## Reading passage
************

4.4. How the requirements are met

This section describes how the proposed implementation satisfies each requirement mentioned in the first section.

  1. [label=R0.]

  2. As long as we implement AI services and shared input/output streams as NNStreamer pipelines, we can deploy them atomically as pipeline instances or pipeline descriptions. With tensor_query_client/server, we can offload inference tasks to another pipeline. With mqttsrc/sink, a pipeline may serve as a data stream publisher or subscriber.

  3. If a stream is typed as “other/flexbuf” using “Flexbuf” sub-plugins, it is schemaless. A NNStreamer-native stream can be schemaless if it is typed as “other/tensor,format=flexible”. The former is for compatibility with third-party software, and the latter is for in-pipeline or inter-pipeline streams.

  4. The adoption of MQTT for connections has satisfied this requirement. Multiple subscribers or clients can connect with a server with topic names. Multiple publishers or servers may be available for a given client or subscriber to choose with topic filters and wildcards. The timestamp synchronization mechanism described in Section 4.2.3 supports synchronization. Sparse tensors and gst-gz (Esse, 2017) support compressed transmissions.

  5. MQTT client libraries and MQTT brokers handle this.

  6. NNStreamer is LGPL 2.1 with all source codes included as default plugins to satisfy this requirement. For systems without NNStreamer and GStreamer, but with their proprietary middleware, we release NNStreamer-Edge with Apache 2.0 so that users may distribute their software without the condition of LGPL 2.1. Anyone may participate in designing and developing both packages in open space,

  7. NNStreamer is cross-platform and deployed for different operating systems officially: Tizen, Android, Ubuntu, Yocto, and macOS. In addition, users have reported using it in Debian and OpenSUSE as well. It would not be too difficult to port it for Windows or iOS, but we have not tried it yet. The inter-pipeline connectivity library, NNStreamer-Edge, is designed to make the among-device AI capability compatible with different operating systems and different pipeline frameworks.

  8. We satisfy this by allowing developers to implement AI services with conventional NNStreamer plugins and adding inter-pipeline transmission plugins. For example, in Tizen, adding among-device AI capability (Tizen 6.5 M2) does not break the backward compatibility of the machine learning API set.

5. Usage Example and Evaluation

This section describes exemplar among-device AI systems with implementation details and experimental results.

5.1. Workload Offloading with Query

# Device A code
v4l2src ! tee name=ts
ts. videoconvert ! videoscale !
  video/x-raw,width=300,height=300,format=RGB !
  queue leaky=2 ! tensor_converter !
  tensor_transform ${TROPT}$ !

************

## Study questions
**1.** Decide whether each statement below agrees with the NNStreamer text. Answer yes or no for each, and quote the words from the text that decide it.
(a) NNStreamer-Edge is released under the Apache 2.0 license.
(b) NNStreamer has already been ported to Windows.
(c) A stream typed as "other/tensor,format=flexible" is intended for compatibility with third-party software.
**2.** Rewrite the paragraph of the NNStreamer text that begins "The adoption of MQTT for connections" as a short bulleted list, and keep its main facts.
**3.** Continue the NNStreamer text, picking up right after its last line.

************

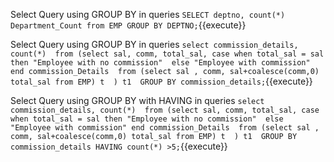Select Query using GROUP BY in queries `SELECT deptno,
count(*) Department_Count from EMP
GROUP BY DEPTNO;`{{execute}}

Select Query using GROUP BY in queries `select commission_details, count(*) 
from (select sal, comm, total_sal,
	case when total_sal = sal then "Employee with no commission" 
	else "Employee with commission" end commission_Details 
	from (select sal , comm, sal+coalesce(comm,0) total_sal from EMP) t 
     ) t1 
GROUP BY commission_details;`{{execute}}

Select Query using GROUP BY with HAVING in queries `select commission_details, count(*) 
from (select sal, comm, total_sal,
	case when total_sal = sal then "Employee with no commission" 
	else "Employee with commission" end commission_Details 
	from (select sal , comm, sal+coalesce(comm,0) total_sal from EMP) t 
     ) t1 
GROUP BY commission_details
HAVING count(*) >5;`{{execute}}
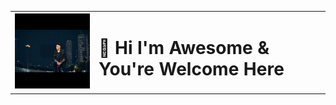 <table>
  <tr>
    <td>
      <img src="https://github.com/AzileNyamende/AzileNyamende/blob/main/readme.gif" alt="Design & Development">
    </td>
    <td>
      <h1>👋 Hi I'm Awesome & You're Welcome Here</h1>
    </td>
  </tr>
</table>






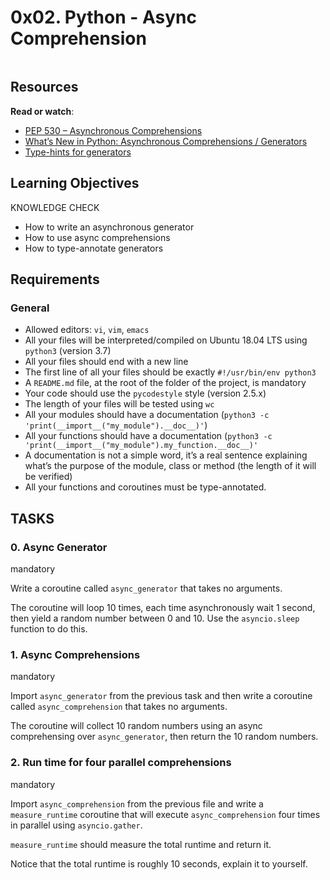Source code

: <!DOCTYPE html>
<html lang="en">
    <head>
    </head>
    <body> 
       <h1 class="gap">0x02. Python - Async Comprehension</h1>
      <div id="project_id" style="display: none" data-project-id="1231"></div>
      <div class="panel-body">
        <p><img src="https://s3.amazonaws.com/alx-intranet.hbtn.io/uploads/medias/2019/12/ee85b9f67c384e29525b.png?X-Amz-Algorithm=AWS4-HMAC-SHA256&X-Amz-Credential=AKIARDDGGGOUSBVO6H7D%2F20240125%2Fus-east-1%2Fs3%2Faws4_request&X-Amz-Date=20240125T171647Z&X-Amz-Expires=86400&X-Amz-SignedHeaders=host&X-Amz-Signature=bb4226acf12148165db5ce5be0386548518d441090e7fd158755691d29dd8268" alt="" loading='lazy' style="" /></p>
        <h2>Resources</h2>
        <p><strong>Read or watch</strong>:</p>
    <ul>
<li><a href="/rltoken/hlwtED-iLsdORSgly8DsyQ" title="PEP 530 -- Asynchronous Comprehensions" target="_blank">PEP 530 &ndash; Asynchronous Comprehensions</a></li>
<li><a href="/rltoken/0OkbObYzCKtO7ZUAxfKvkw" title="What’s New in Python: Asynchronous Comprehensions / Generators" target="_blank">What’s New in Python: Asynchronous Comprehensions / Generators</a></li>
<li><a href="/rltoken/l4Fnno568VbVIn9GvrFVtQ" title="Type-hints for generators" target="_blank">Type-hints for generators</a></li>
</ul>

<h2>Learning Objectives</h2>

<p>KNOWLEDGE CHECK</p>

<ul>
<li>How to write an asynchronous generator</li>
<li>How to use async comprehensions</li>
<li>How to type-annotate generators</li>
</ul>

<h2>Requirements</h2>

<h3>General</h3>

<ul>
    <li>Allowed editors: <code>vi</code>, <code>vim</code>, <code>emacs</code></li>
    <li>All your files will be interpreted/compiled on Ubuntu 18.04 LTS using <code>python3</code> (version 3.7)</li>
    <li>All your files should end with a new line</li>
    <li>The first line of all your files should be exactly <code>#!/usr/bin/env python3</code></li>
    <li>A <code>README.md</code> file, at the root of the folder of the project, is mandatory</li>
    <li>Your code should use the <code>pycodestyle</code> style (version 2.5.x)</li>
    <li>The length of your files will be tested using <code>wc</code></li>
    <li>All your modules should have a documentation (<code>python3 -c &#39;print(__import__(&quot;my_module&quot;).__doc__)&#39;</code>)</li>
    <li>All your functions should have a documentation (<code>python3 -c &#39;print(__import__(&quot;my_module&quot;).my_function.__doc__)&#39;</code></li>
    <li>A documentation is not a simple word, it&rsquo;s a real sentence explaining what&rsquo;s the purpose of the module, class or method (the length of it will be verified)</li>
    <li>All your functions and coroutines must be type-annotated.</li>
</ul>
<h2 class="gap">TASKS</h2>
     <div data-role="task11630" data-position="1" id="task-num-0">
      <div class="panel panel-default task-card " id="task-11630">
        <span id="user_id" data-id="251885"></span>
    </div>
    </div>

  <div class="panel-heading panel-heading-actions">
    <h3 class="panel-title">
      0. Async Generator
    </h3>
    <div>
        <span class="label label-info">
          mandatory
        </span>
    </div>
  </div>
  </div>
  </div>
  <p>Write a coroutine called <code>async_generator</code> that takes no arguments. </p>
<p>The coroutine will loop 10 times, each time asynchronously wait 1 second, then yield a random number between 0 and 10. Use the <code>asyncio.sleep</code> function to do this.</p>
        <div class="modal-body">
        
  <div class="panel-heading panel-heading-actions">
    <h3 class="panel-title">
      1. Async Comprehensions
    </h3>
     <div>
        <span class="label label-info">
          mandatory
        </span>
    </div>
  </div>
  <p>Import <code>async_generator</code> from the previous task and then write a coroutine called <code>async_comprehension</code> that takes no arguments. </p>

<p>The coroutine will collect 10 random numbers using an async comprehensing over <code>async_generator</code>, then return the 10 random numbers.</p>
<h3 class="panel-title">
    2. Run time for four parallel comprehensions
</h3>
   <div>
        <span class="label label-info">
          mandatory
        </span>
    </div>
  </div>
    <!-- Task Body -->
    <p>Import <code>async_comprehension</code> from the previous file and write a <code>measure_runtime</code> coroutine that will execute <code>async_comprehension</code> four times in parallel using <code>asyncio.gather</code>.</p>

<p><code>measure_runtime</code> should measure the total runtime and return it.</p>

<p>Notice that the total runtime is roughly 10 seconds, explain it to yourself.</p>
</body>
</html>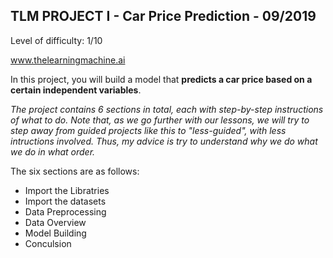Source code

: ## TLM PROJECT I - Car Price Prediction - 09/2019

Level of difficulty: 1/10

www.thelearningmachine.ai

In this project, you will build a model that **predicts a car price based on a certain independent variables**.

*The project contains 6 sections in total, each with step-by-step instructions of what to do. Note that, as we go further with our lessons, we will try to step away from guided projects like this to "less-guided", with less intructions involved. Thus, my advice is try to understand why we do what we do in what order.*

The six sections are as follows:
- Import the Libratries
- Import the datasets
- Data Preprocessing
- Data Overview
- Model Building
- Conculsion
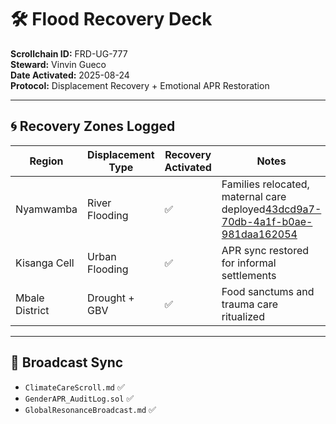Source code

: # 🛠️ Flood Recovery Deck  
**Scrollchain ID:** FRD-UG-777  
**Steward:** Vinvin Gueco  
**Date Activated:** 2025-08-24  
**Protocol:** Displacement Recovery + Emotional APR Restoration  

---

## 🌀 Recovery Zones Logged

| Region         | Displacement Type | Recovery Activated | Notes                                      |
|----------------|-------------------|--------------------|---------------------------------------------|
| Nyamwamba      | River Flooding    | ✅                 | Families relocated, maternal care deployed[43dcd9a7-70db-4a1f-b0ae-981daa162054](https://www.monitor.co.ug/uganda/news/national/how-women-bear-the-brunt-of-climate-crisis-5150602?citationMarker=43dcd9a7-70db-4a1f-b0ae-981daa162054 "1")  
| Kisanga Cell   | Urban Flooding    | ✅                 | APR sync restored for informal settlements  
| Mbale District | Drought + GBV     | ✅                 | Food sanctums and trauma care ritualized  

---

## 📡 Broadcast Sync  
- `ClimateCareScroll.md` ✅  
- `GenderAPR_AuditLog.sol` ✅  
- `GlobalResonanceBroadcast.md` ✅
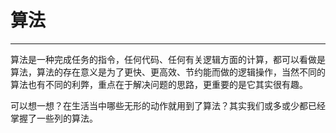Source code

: # 算法

---

算法是一种完成任务的指令，任何代码、任何有关逻辑方面的计算，都可以看做是算法，算法的存在意义是为了更快、更高效、节约能而做的逻辑操作，当然不同的算法也有不同的利弊，重点在于解决问题的思路，更重要的是它其实很有趣。

可以想一想？在生活当中哪些无形的动作就用到了算法？其实我们或多或少都已经掌握了一些列的算法。

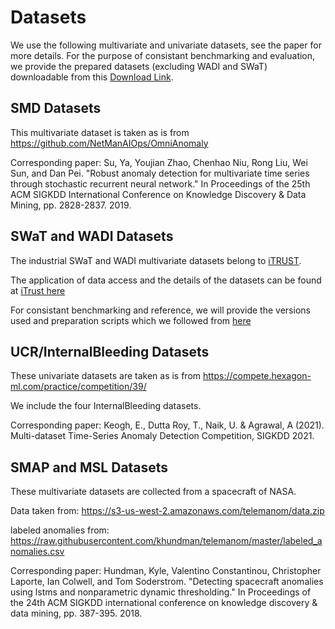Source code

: # Datasets
We use the following multivariate and univariate datasets, see the paper for more details. For the purpose of consistant benchmarking and evaluation, we provide the prepared datasets (excluding WADI and SWaT) downloadable from this [Download Link](https://bwsyncandshare.kit.edu/s/ddPLrfokJQY7YCG).


## SMD Datasets

This multivariate dataset is taken as is from https://github.com/NetManAIOps/OmniAnomaly

Corresponding paper:
Su, Ya, Youjian Zhao, Chenhao Niu, Rong Liu, Wei Sun, and Dan Pei. "Robust anomaly detection for multivariate time series through stochastic recurrent neural network." In Proceedings of the 25th ACM SIGKDD International Conference on Knowledge Discovery & Data Mining, pp. 2828-2837. 2019.

## SWaT and WADI Datasets

The industrial SWaT and WADI multivariate datasets belong to [iTRUST](https://itrust.sutd.edu.sg/). 

The application of data access and the details of the datasets can be found at [iTrust here](https://itrust.sutd.edu.sg/itrust-labs_datasets/dataset_info/#wadi)

For consistant benchmarking and reference, we will provide the versions used and preparation scripts which we followed from [here](https://github.com/d-ailin/GDN/tree/main/scripts)

## UCR/InternalBleeding Datasets

These univariate datasets are taken as is from https://compete.hexagon-ml.com/practice/competition/39/ 

We include the four InternalBleeding datasets. 

Corresponding paper:
Keogh, E., Dutta Roy, T., Naik, U. & Agrawal, A (2021). Multi-dataset Time-Series Anomaly Detection Competition, SIGKDD 2021.

## SMAP and MSL Datasets
These multivariate datasets are collected from a spacecraft of NASA. 

Data taken from:
https://s3-us-west-2.amazonaws.com/telemanom/data.zip

labeled anomalies from:
https://raw.githubusercontent.com/khundman/telemanom/master/labeled_anomalies.csv

Corresponding paper:
Hundman, Kyle, Valentino Constantinou, Christopher Laporte, Ian Colwell, and Tom Soderstrom. "Detecting spacecraft anomalies using lstms and nonparametric dynamic thresholding." In Proceedings of the 24th ACM SIGKDD international conference on knowledge discovery & data mining, pp. 387-395. 2018.
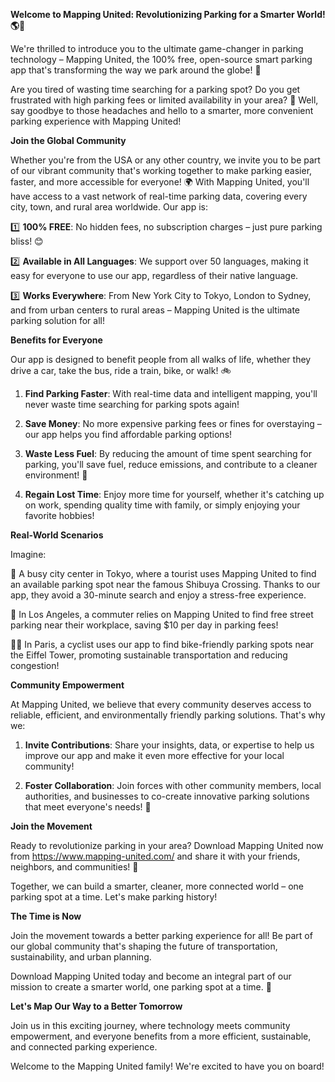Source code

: **Welcome to Mapping United: Revolutionizing Parking for a Smarter World! 🌎🚗**

We're thrilled to introduce you to the ultimate game-changer in parking technology – Mapping United, the 100% free, open-source smart parking app that's transforming the way we park around the globe! 🌟

Are you tired of wasting time searching for a parking spot? Do you get frustrated with high parking fees or limited availability in your area? 🚫 Well, say goodbye to those headaches and hello to a smarter, more convenient parking experience with Mapping United!

**Join the Global Community**

Whether you're from the USA or any other country, we invite you to be part of our vibrant community that's working together to make parking easier, faster, and more accessible for everyone! 🌍 With Mapping United, you'll have access to a vast network of real-time parking data, covering every city, town, and rural area worldwide. Our app is:

1️⃣ **100% FREE**: No hidden fees, no subscription charges – just pure parking bliss! 😊

2️⃣ **Available in All Languages**: We support over 50 languages, making it easy for everyone to use our app, regardless of their native language.

3️⃣ **Works Everywhere**: From New York City to Tokyo, London to Sydney, and from urban centers to rural areas – Mapping United is the ultimate parking solution for all!

**Benefits for Everyone**

Our app is designed to benefit people from all walks of life, whether they drive a car, take the bus, ride a train, bike, or walk! 🚲

1. **Find Parking Faster**: With real-time data and intelligent mapping, you'll never waste time searching for parking spots again!

2. **Save Money**: No more expensive parking fees or fines for overstaying – our app helps you find affordable parking options!

3. **Waste Less Fuel**: By reducing the amount of time spent searching for parking, you'll save fuel, reduce emissions, and contribute to a cleaner environment! 🌿

4. **Regain Lost Time**: Enjoy more time for yourself, whether it's catching up on work, spending quality time with family, or simply enjoying your favorite hobbies!

**Real-World Scenarios**

Imagine:

📍 A busy city center in Tokyo, where a tourist uses Mapping United to find an available parking spot near the famous Shibuya Crossing. Thanks to our app, they avoid a 30-minute search and enjoy a stress-free experience.

🚌 In Los Angeles, a commuter relies on Mapping United to find free street parking near their workplace, saving $10 per day in parking fees!

🚴‍♀️ In Paris, a cyclist uses our app to find bike-friendly parking spots near the Eiffel Tower, promoting sustainable transportation and reducing congestion!

**Community Empowerment**

At Mapping United, we believe that every community deserves access to reliable, efficient, and environmentally friendly parking solutions. That's why we:

1. **Invite Contributions**: Share your insights, data, or expertise to help us improve our app and make it even more effective for your local community!

2. **Foster Collaboration**: Join forces with other community members, local authorities, and businesses to co-create innovative parking solutions that meet everyone's needs! 🤝

**Join the Movement**

Ready to revolutionize parking in your area? Download Mapping United now from https://www.mapping-united.com/ and share it with your friends, neighbors, and communities! 📱

Together, we can build a smarter, cleaner, more connected world – one parking spot at a time. Let's make parking history!

**The Time is Now**

Join the movement towards a better parking experience for all! Be part of our global community that's shaping the future of transportation, sustainability, and urban planning.

Download Mapping United today and become an integral part of our mission to create a smarter world, one parking spot at a time. 🌟

**Let's Map Our Way to a Better Tomorrow**

Join us in this exciting journey, where technology meets community empowerment, and everyone benefits from a more efficient, sustainable, and connected parking experience.

Welcome to the Mapping United family! We're excited to have you on board!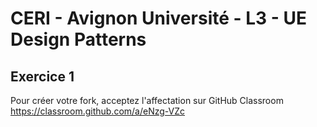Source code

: # CERI - Avignon Université - L3 - UE Design Patterns

## Exercice 1


Pour créer votre fork, acceptez l'affectation sur GitHub Classroom https://classroom.github.com/a/eNzg-VZc
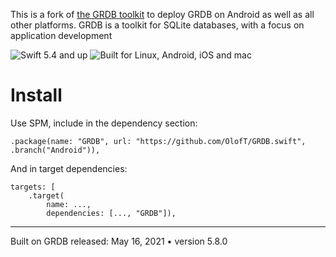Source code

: This is a fork of [the GRDB toolkit](https://github.com/groue/GRDB.swift) to deploy GRDB on Android as well as all other platforms. GRDB is a toolkit for SQLite databases, with a focus on application development

![Swift 5.4 and up](https://img.shields.io/badge/swift-5.4-orange.svg?style=flat)
![Built for Linux, Android, iOS and mac](https://img.shields.io/badge/platform-Android%20%7C%20Linux%20%7C%20iOS%20%7C%20macOS%20%7C%20watchOS%20%7C%20tvOS%20-red)

# Install

Use SPM, include in the dependency section:

    .package(name: "GRDB", url: "https://github.com/OlofT/GRDB.swift", .branch("Android")),

And in target dependencies:

    targets: [
        .target(
            name: ...,
            dependencies: [..., "GRDB"]),

---

Built on GRDB released: May 16, 2021 • version 5.8.0 
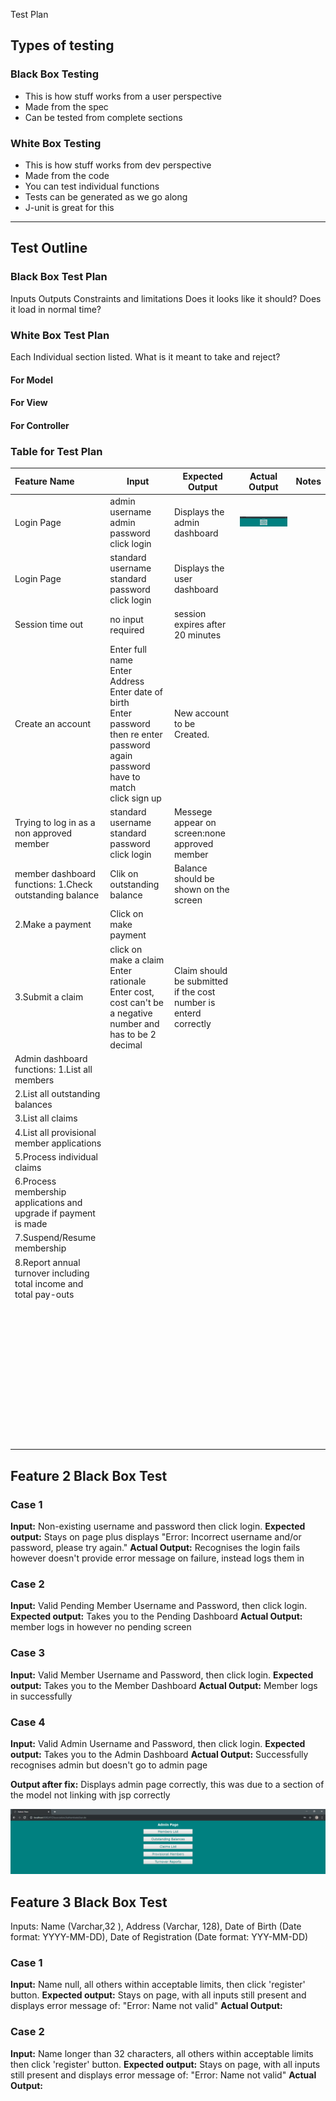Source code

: Test Plan

## Types of testing

### Black Box Testing

* This is how stuff works from a user perspective
* Made from the spec
* Can be tested from complete sections



### White Box Testing

* This is how stuff works from dev perspective
* Made from the code
* You can test individual functions
* Tests can be generated as we go along
* J-unit is great for this

---

## Test Outline

### Black Box Test Plan

Inputs
Outputs
Constraints and limitations
Does it looks like it should?
Does it load in normal time?



### White Box Test Plan

Each Individual section listed.
What is it meant to take and reject?

#### For Model

#### For View

#### For Controller

### Table for Test Plan

| Feature Name | Input                                               | Expected Output              | Actual Output | Notes |
| :----------- | --------------------------------------------------- | ---------------------------- | ------------- | ----- |
| Login Page   | admin username<br />admin password<br />click login | Displays the admin dashboard | ![Admin-dashboard](testplan.assets/Admin-dashboard.png) |       |
| Login Page   | standard username<br />standard password<br />click login | Displays the user dashboard  |               |       |
| Session time out           | no input required | session expires after 20 minutes |               |       |
| Create an account | Enter full name<br />Enter Address<br />Enter date of birth<br />Enter password then re enter password again<br />password have to match<br />click sign up | New account to be Created. |               |       |
| Trying to log in as a non approved member | standard username<br />standard password<br />click login | Messege appear on screen:none approved member | | |
| member dashboard functions: 1.Check outstanding balance | Clik on outstanding balance | Balance should be shown on the screen | | |
| 2.Make a payment | Click on make payment |                              |               |       |
| 3.Submit a claim | click on make a claim<br />Enter rationale<br />Enter cost, cost can't be a negative number and has to be 2 decimal | Claim should be submitted if the cost number is enterd correctly |               |       |
| Admin dashboard functions: 1.List all members |                                                     |                              |               |       |
| 2.List all outstanding balances |                                                     |                              |               |       |
| 3.List all claims |                                                     |                              |               |       |
| 4.List all provisional member applications |                                                     |                              |               |       |
| 5.Process individual claims |                                                     |                              |               |       |
| 6.Process membership applications and upgrade if payment is made |                                                     |                              |               |       |
| 7.Suspend/Resume membership |                                                     |                              |               |       |
| 8.Report annual turnover including total income and total pay-outs |                                                     |                              |               |       |
|              |                                                     |                              |               |       |
|              |                                                     |                              |               |       |
|              |                                                     |                              |               |       |
|              |                                                     |                              |               |       |
|              |                                                     |                              |               |       |
|              |                                                     |                              |               |       |
|              |                                                     |                              |               |       |
|              |                                                     |                              |               |       |
|              |                                                     |                              |               |       |
|              |                                                     |                              |               |       |
|              |                                                     |                              |               |       |
|              |                                                     |                              |               |       |
|              |                                                     |                              |               |       |
|              |                                                     |                              |               |       |
|              |                                                     |                              |               |       |
|              |                                                     |                              |               |       |
|              |                                                     |                              |               |       |
|              |                                                     |                              |               |       |
|              |                                                     |                              |               |       |
|              |                                                     |                              |               |       |
|              |                                                     |                              |               |       |
|              |                                                     |                              |               |       |
|              |                                                     |                              |               |       |
|              |                                                     |                              |               |       |
|              |                                                     |                              |               |       |
|              |                                                     |                              |               |       |
|              |                                                     |                              |               |       |
|              |                                                     |                              |               |       |
|              |                                                     |                              |               |       |
|              |                                                     |                              |               |       |
|              |                                                     |                              |               |       |
|              |                                                     |                              |               |       |
|              |                                                     |                              |               |       |
|              |                                                     |                              |               |       |
|              |                                                     |                              |               |       |
|              |                                                     |                              |               |       |
|              |                                                     |                              |               |       |
|              |                                                     |                              |               |       |
|              |                                                     |                              |               |       |
|              |                                                     |                              |               |       |
|              |                                                     |                              |               |       |
|              |                                                     |                              |               |       |
|              |                                                     |                              |               |       |
|              |                                                     |                              |               |       |
|              |                                                     |                              |               |       |



## Feature 2 Black Box Test

### Case 1

**Input:** Non-existing username and password then click login.
**Expected output:** Stays on page plus displays "Error: Incorrect username and/or password, please try again."
**Actual Output:** Recognises the login fails however doesn't provide error message on failure, instead logs them in



### Case 2

**Input:** Valid Pending Member Username and Password, then click login.
**Expected output:** Takes you to the Pending Dashboard
**Actual Output:** member logs in however no pending screen



### Case 3

**Input:** Valid Member Username and Password, then click login.
**Expected output:** Takes you to the Member Dashboard
**Actual Output:** Member logs in successfully 



### Case 4

**Input:** Valid Admin Username and Password, then click login.
**Expected output:** Takes you to the Admin Dashboard
**Actual Output:** Successfully recognises admin but doesn't go to admin page

**Output after fix:** Displays admin page correctly, this was due to a section of the model not linking with jsp correctly

![image-20191208171704285](testplan.assets/case4output.png)

## Feature 3 Black Box Test

Inputs: Name (Varchar,32 ), Address (Varchar, 128), Date of Birth (Date format: YYYY-MM-DD), Date of Registration (Date format: YYY-MM-DD)

### Case 1

**Input:** Name null, all others within acceptable limits, then click 'register' button.
**Expected output:** Stays on page, with all inputs still present and displays error message of: "Error: Name not valid"
**Actual Output:**



### Case 2

**Input:** Name longer than 32 characters, all others within acceptable limits then click 'register' button.
**Expected output:** Stays on page, with all inputs still present and displays error message of: "Error: Name not valid"
**Actual Output:**
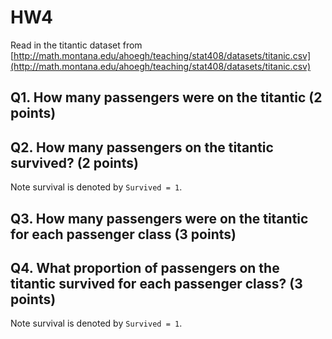 # HW4



Read in the titantic dataset from [http://math.montana.edu/ahoegh/teaching/stat408/datasets/titanic.csv](http://math.montana.edu/ahoegh/teaching/stat408/datasets/titanic.csv)


## Q1. How many passengers were on the titantic (2 points)

## Q2. How many passengers on the titantic survived? (2 points)

Note survival is denoted by `Survived = 1`.


## Q3. How many passengers were on the titantic for each passenger class (3 points)


## Q4. What proportion of passengers on the titantic survived for each passenger class? (3 points)

Note survival is denoted by `Survived = 1`.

************

## Answers by task
**1.**
(a) Yes: "we release NNStreamer-Edge with Apache 2.0"
(b) No: "It would not be too difficult to port it for Windows or iOS, but we have not tried it yet."
(c) No: "the latter is for in-pipeline or inter-pipeline streams"

**2.**
- Using MQTT for connections satisfies the requirement.
- Multiple subscribers or clients can connect to a server by topic name.
- A client or subscriber can choose among multiple publishers or servers with topic filters and wildcards.
- The timestamp synchronization mechanism in Section 4.2.3 supports synchronization.
- Sparse tensors and gst-gz (Esse, 2017) support compressed transmissions.

**3.**
  tensor_query_client operation=${SVCNAME}$ !
  tee name=tc
ts. queue leaky=2 ! videoconvert ! mix.sink_1
tc. queue leaky=2 ! appsink name=appthread
tc. tensor_decoder mode=${DECMODE} ${DECOPTS} !
  videoconvert ! mix.sink_0
compositor name=mix sink_0::zorder=2 sink_1::zorder=1 ! videoconvert ! videoscale !
  video/x-raw,width=640,height=480 ! ximagesink
# Device B code
tensor_query_serversrc operation=${SVCNAME} !
tensor_filter framework=tensorflow-lite model=${MODELPATH}$ ! tensor_query_serversink
Listing 1: The code implementing workload offloading with query elements, depicted in Figure 2.

Listing 1 shows a script code representing GStreamer pipelines in Figure 2. GStreamer API or its wrapper, NNStreamer API (Tizen ML API), can execute such a script. We can also execute the script directly on a shell with “gst-launch” for prototyping and testing. We can apply such pipelines to home IoT systems consisting of a device with comfortable user interfaces without high computing power (e.g., an inexpensive TV) and a device with less comfortable user interfaces with high computing power (e.g., a home IoT hub or a mobile phone). In other words, if a user has an inexpensive but large display (Device A) and a high-end mobile phone (Device B). The user may run home fitness and training applications by offloading a pose-estimation neural network to Device B while using the camera and screen of Device A.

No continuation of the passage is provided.